[Aim of the task]: Return the data below unchanged, without images.

[Available records]:
#####
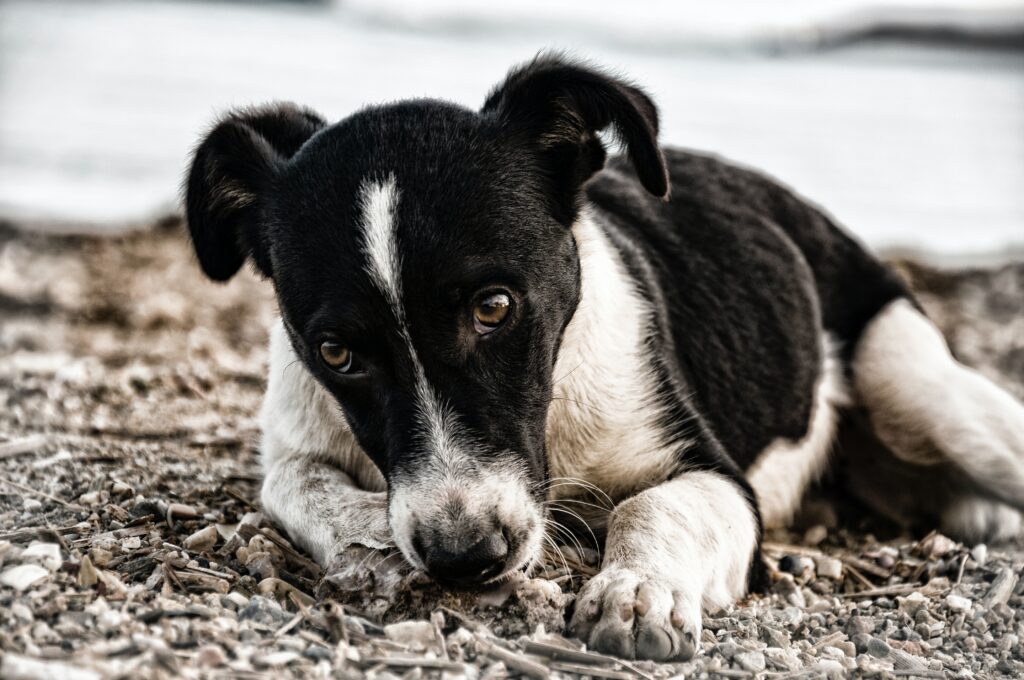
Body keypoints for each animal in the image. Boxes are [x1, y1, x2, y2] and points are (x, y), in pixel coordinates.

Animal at [184, 55, 1024, 659]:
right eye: (336, 352)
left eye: (495, 307)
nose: (466, 557)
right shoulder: (295, 432)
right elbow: (294, 484)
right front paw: (369, 539)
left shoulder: (716, 479)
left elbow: (653, 504)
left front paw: (637, 591)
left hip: (918, 387)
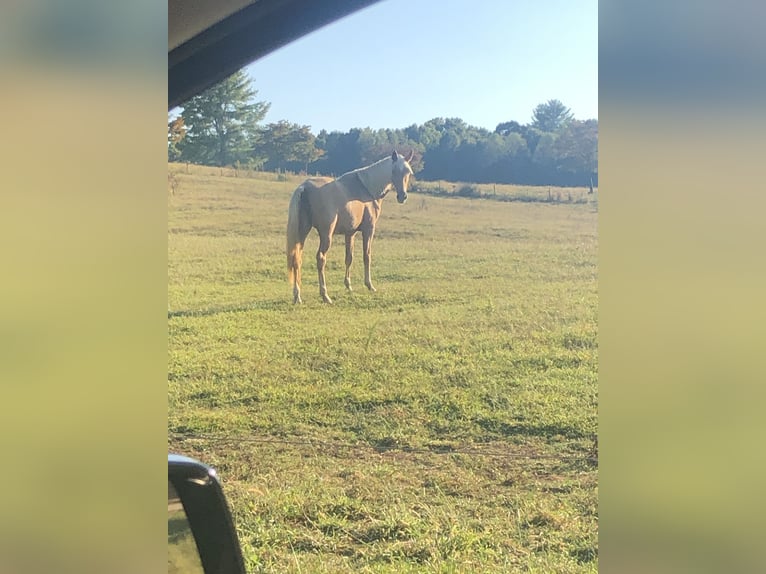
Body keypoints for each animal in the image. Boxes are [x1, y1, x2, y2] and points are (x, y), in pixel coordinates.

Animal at [284, 152, 414, 306]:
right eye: (394, 171)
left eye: (408, 172)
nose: (402, 196)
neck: (366, 188)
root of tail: (304, 187)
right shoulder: (369, 230)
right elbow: (367, 255)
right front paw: (369, 285)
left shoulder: (350, 233)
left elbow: (349, 258)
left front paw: (348, 285)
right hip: (326, 235)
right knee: (321, 258)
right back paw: (325, 295)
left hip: (302, 232)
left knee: (297, 259)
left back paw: (297, 296)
#####
[Task solution]:
Body keypoints for each animal in the image. Boxes are [x1, y1, x2, y2] and points are (x, y), in pixel coordinates.

Animal at [184, 55, 1024, 659]:
right eye: (336, 352)
left eye: (495, 307)
nose: (466, 557)
right shoulder: (295, 432)
right elbow: (294, 484)
right front paw: (369, 539)
left shoulder: (716, 479)
left elbow: (653, 504)
left front paw: (637, 591)
left hip: (918, 387)
Body keypoints for each animal in the image. Boxes are [x1, y1, x2, y2] and points are (x, y), in pixel coordinates.

Animal at [284, 152, 414, 306]:
right eye: (394, 171)
left eye: (408, 172)
nose: (402, 196)
neck: (366, 188)
root of tail: (304, 187)
right shoulder: (369, 230)
right elbow: (367, 255)
right front paw: (369, 285)
left shoulder: (350, 233)
left elbow: (349, 258)
left front paw: (348, 285)
right hip: (326, 235)
right knee: (321, 258)
right back paw: (325, 295)
left hip: (302, 232)
left knee: (297, 259)
left back paw: (297, 296)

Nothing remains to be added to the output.